▶ **Work to be completed**: Reproduce all of the data, making sure that no line differs from the original.

▶ **Data**:
■ ■ ■ ■ ■ ■ ■

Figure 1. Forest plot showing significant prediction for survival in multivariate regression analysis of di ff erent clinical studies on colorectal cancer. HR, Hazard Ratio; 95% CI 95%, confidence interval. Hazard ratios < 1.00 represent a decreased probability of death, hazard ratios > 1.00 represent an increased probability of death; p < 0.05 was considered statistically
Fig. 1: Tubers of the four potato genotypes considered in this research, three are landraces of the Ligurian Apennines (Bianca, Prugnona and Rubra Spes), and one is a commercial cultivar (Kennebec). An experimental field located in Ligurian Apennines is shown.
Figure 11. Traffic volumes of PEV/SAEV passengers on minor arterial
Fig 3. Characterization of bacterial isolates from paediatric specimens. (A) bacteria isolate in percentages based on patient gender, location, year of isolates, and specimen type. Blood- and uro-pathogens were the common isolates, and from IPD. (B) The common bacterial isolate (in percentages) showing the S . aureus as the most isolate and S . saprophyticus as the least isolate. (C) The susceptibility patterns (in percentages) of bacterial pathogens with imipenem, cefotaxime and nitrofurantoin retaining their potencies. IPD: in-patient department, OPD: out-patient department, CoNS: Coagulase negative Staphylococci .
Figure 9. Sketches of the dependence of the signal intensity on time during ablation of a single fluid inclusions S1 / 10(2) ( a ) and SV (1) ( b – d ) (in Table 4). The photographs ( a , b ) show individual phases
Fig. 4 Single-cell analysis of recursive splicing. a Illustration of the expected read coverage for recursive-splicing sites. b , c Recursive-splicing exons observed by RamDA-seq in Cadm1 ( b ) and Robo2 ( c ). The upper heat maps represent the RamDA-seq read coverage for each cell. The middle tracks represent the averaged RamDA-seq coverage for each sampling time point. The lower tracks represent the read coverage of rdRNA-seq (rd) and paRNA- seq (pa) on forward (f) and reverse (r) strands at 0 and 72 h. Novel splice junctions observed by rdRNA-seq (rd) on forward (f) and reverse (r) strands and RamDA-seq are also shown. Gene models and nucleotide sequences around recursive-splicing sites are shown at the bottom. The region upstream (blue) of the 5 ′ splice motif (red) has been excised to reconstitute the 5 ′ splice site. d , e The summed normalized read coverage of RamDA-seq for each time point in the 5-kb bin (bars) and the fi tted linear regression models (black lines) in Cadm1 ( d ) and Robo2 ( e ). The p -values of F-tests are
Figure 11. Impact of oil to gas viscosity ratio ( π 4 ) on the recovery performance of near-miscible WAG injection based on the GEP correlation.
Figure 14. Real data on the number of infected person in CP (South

■ ■ ■ ■ ■ ■ ■

▶ **Response**:
Figure 1. Forest plot showing significant prediction for survival in multivariate regression analysis of di ff erent clinical studies on colorectal cancer. HR, Hazard Ratio; 95% CI 95%, confidence interval. Hazard ratios < 1.00 represent a decreased probability of death, hazard ratios > 1.00 represent an increased probability of death; p < 0.05 was considered statistically
Fig. 1: Tubers of the four potato genotypes considered in this research, three are landraces of the Ligurian Apennines (Bianca, Prugnona and Rubra Spes), and one is a commercial cultivar (Kennebec). An experimental field located in Ligurian Apennines is shown.
Figure 11. Traffic volumes of PEV/SAEV passengers on minor arterial
Fig 3. Characterization of bacterial isolates from paediatric specimens. (A) bacteria isolate in percentages based on patient gender, location, year of isolates, and specimen type. Blood- and uro-pathogens were the common isolates, and from IPD. (B) The common bacterial isolate (in percentages) showing the S . aureus as the most isolate and S . saprophyticus as the least isolate. (C) The susceptibility patterns (in percentages) of bacterial pathogens with imipenem, cefotaxime and nitrofurantoin retaining their potencies. IPD: in-patient department, OPD: out-patient department, CoNS: Coagulase negative Staphylococci .
Figure 9. Sketches of the dependence of the signal intensity on time during ablation of a single fluid inclusions S1 / 10(2) ( a ) and SV (1) ( b – d ) (in Table 4). The photographs ( a , b ) show individual phases
Fig. 4 Single-cell analysis of recursive splicing. a Illustration of the expected read coverage for recursive-splicing sites. b , c Recursive-splicing exons observed by RamDA-seq in Cadm1 ( b ) and Robo2 ( c ). The upper heat maps represent the RamDA-seq read coverage for each cell. The middle tracks represent the averaged RamDA-seq coverage for each sampling time point. The lower tracks represent the read coverage of rdRNA-seq (rd) and paRNA- seq (pa) on forward (f) and reverse (r) strands at 0 and 72 h. Novel splice junctions observed by rdRNA-seq (rd) on forward (f) and reverse (r) strands and RamDA-seq are also shown. Gene models and nucleotide sequences around recursive-splicing sites are shown at the bottom. The region upstream (blue) of the 5 ′ splice motif (red) has been excised to reconstitute the 5 ′ splice site. d , e The summed normalized read coverage of RamDA-seq for each time point in the 5-kb bin (bars) and the fi tted linear regression models (black lines) in Cadm1 ( d ) and Robo2 ( e ). The p -values of F-tests are
Figure 11. Impact of oil to gas viscosity ratio ( π 4 ) on the recovery performance of near-miscible WAG injection based on the GEP correlation.
Figure 14. Real data on the number of infected person in CP (South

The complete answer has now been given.